Archive for: Treaty on European Union

Tax law, case III SA/Wa 396/10

April 18th, 2010, Tomasz Rychlicki

The Voivodeship Administrative Court (VAC) in Warsaw in a judgment of 8 April 2010, case file III SA/Wa 396/10, ruled that there is no legislative impediment to the existence of a mixed system for the storage of invoices, which consists of sending an invoice in paper and storage of its electronic copies with the option to print at the request of a legitimate authority. Such an interpretation was corroborated by teleological considerations, environmental and economic. According to the VAC the different findings would lead to a breach of the principle of proportionality, as set out in article 5(3) of the Treaty on European Union.

3. Under the principle of subsidiarity, in areas which do not fall within its exclusive competence, the Union shall act only if and in so far as the objectives of the proposed action cannot be sufficiently achieved by the Member States, either at central level or at regional and local level, but can rather, by reason of the scale or effects of the proposed action, be better achieved at Union level.

The institutions of the Union shall apply the principle of subsidiarity as laid down in the Protocol on the application of the principles of subsidiarity and proportionality. National Parliaments ensure compliance with the principle of subsidiarity in accordance with the procedure set out in that Protocol.

Consolidated versions of the Treaty on European Union and the Treaty on the Functioning of the European Union, Official Journal C 83 of 30 March 2010. PDF files.

Patent Attorneys, case C-564/07

June 13th, 2009, Tomasz Rychlicki

The Court of Justice of the EU (Third Chamber) in its judgment of 11 June 2009 Case C-564/07, Commission of the European Communities v. Republic of Austria, declared that, by obliging patent lawyers lawfully established in another Member State who wish temporarily to perform services in Austria to appoint an approved agent resident in Austria, the Republic of Austria has failed to fulfil its obligations under Article 49 EC.

Patent attorneys, case C-478/01

February 21st, 2006, Tomasz Rychlicki

The Court of Justice of the EU (Fourth Chamber) in its judgment of 6 March 2003 Case C-478/01, Commission of the European Communities v. Grand Duchy of Luxembourg, declared that, having regard to the requirement that patent agents, when supplying services, should elect domicile with an approved agent, and having regard to the fact that the Luxembourg Government has not provided information concerning the precise conditions for the application of Article 85(2) of the Law of 20 July 1992 amending the rules on patents and Articles 19 and 20 of the Law of 28 December 1998 governing access to occupations in craft trades, business and industry, and to certain liberal professions, the Grand Duchy of Luxembourg has failed to fulfil its obligations under Article 49 EC and Article 10 EC.
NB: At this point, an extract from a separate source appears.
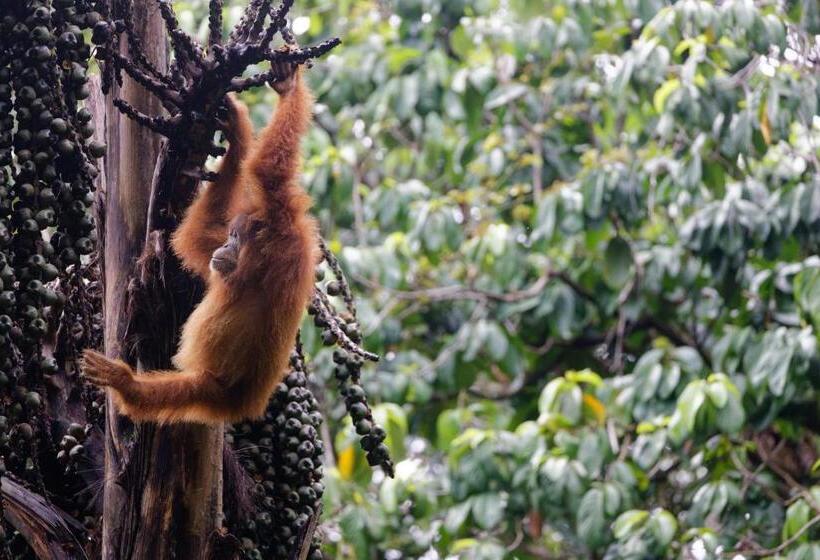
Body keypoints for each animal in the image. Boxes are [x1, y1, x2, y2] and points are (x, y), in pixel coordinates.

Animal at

Patent attorneys, case C-76/90

February 13th, 2006, Tomasz Rychlicki

The Court of Justice of the EU (Sixth Chamber) in its judgment of 25 July 1991 Case C-76/90, Manfred Säger v Dennemeyer & Co. Ltd., ruled that the provisions Article 59 of the Treaty requires not only the elimination of all discrimination against a person providing services on the grounds of his nationality, but also the abolition of any restriction, even if it applies without distinction to national providers of services and to those of other Member States, when it is liable to prohibit or otherwise impede the activities of a provider of services established in another Member State where he lawfully provides similar services. In particular, a Member State may not make the provision of services in its territory subject to compliance with all the conditions required for establishment and thereby deprive of all practical effectiveness the provisions of the Treaty whose object is, precisely, to guarantee the freedom to provide services. Such a restriction is all the less permissible where, unlike the situation governed by the third paragraph of Article 60 of the Treaty, the service is supplied without its being necessary for the person providing it to visit the territory of the Member State where it is provided.

Having regard to the particular characteristics of the provisions of services in certain sectors of activity, specific requirements imposed on the provider, which result from the application of rules governing those types of activities, cannot be regarded as incompatible with the Treaty. However, as a fundamental principle of the Treaty, the freedom to provide services may be limited only by provisions which are justified by imperative reasons relating to the public interest and which apply to all persons or undertakings pursuing an activity in the State of destination, in so far as that interest is not protected by the rules to which the person providing the services is subject in the Member State in which he is established. In particular, those requirements must be objectively necessary in order to ensure compliance with professional rules and to guarantee the protection of the recipient of services and they must not exceed what is necessary to attain those objectives.

Article 59 of the EEC Treaty precludes provisions of a Member State which prohibit a company established in another Member State from providing patent-owners in the territory of the first State with a service for monitoring those patents and renewing them by payment of the requisite fees, on the ground that, by virtue of those provisions, such activities are reserved to persons holding a special professional qualification, such as a qualification as patent agent.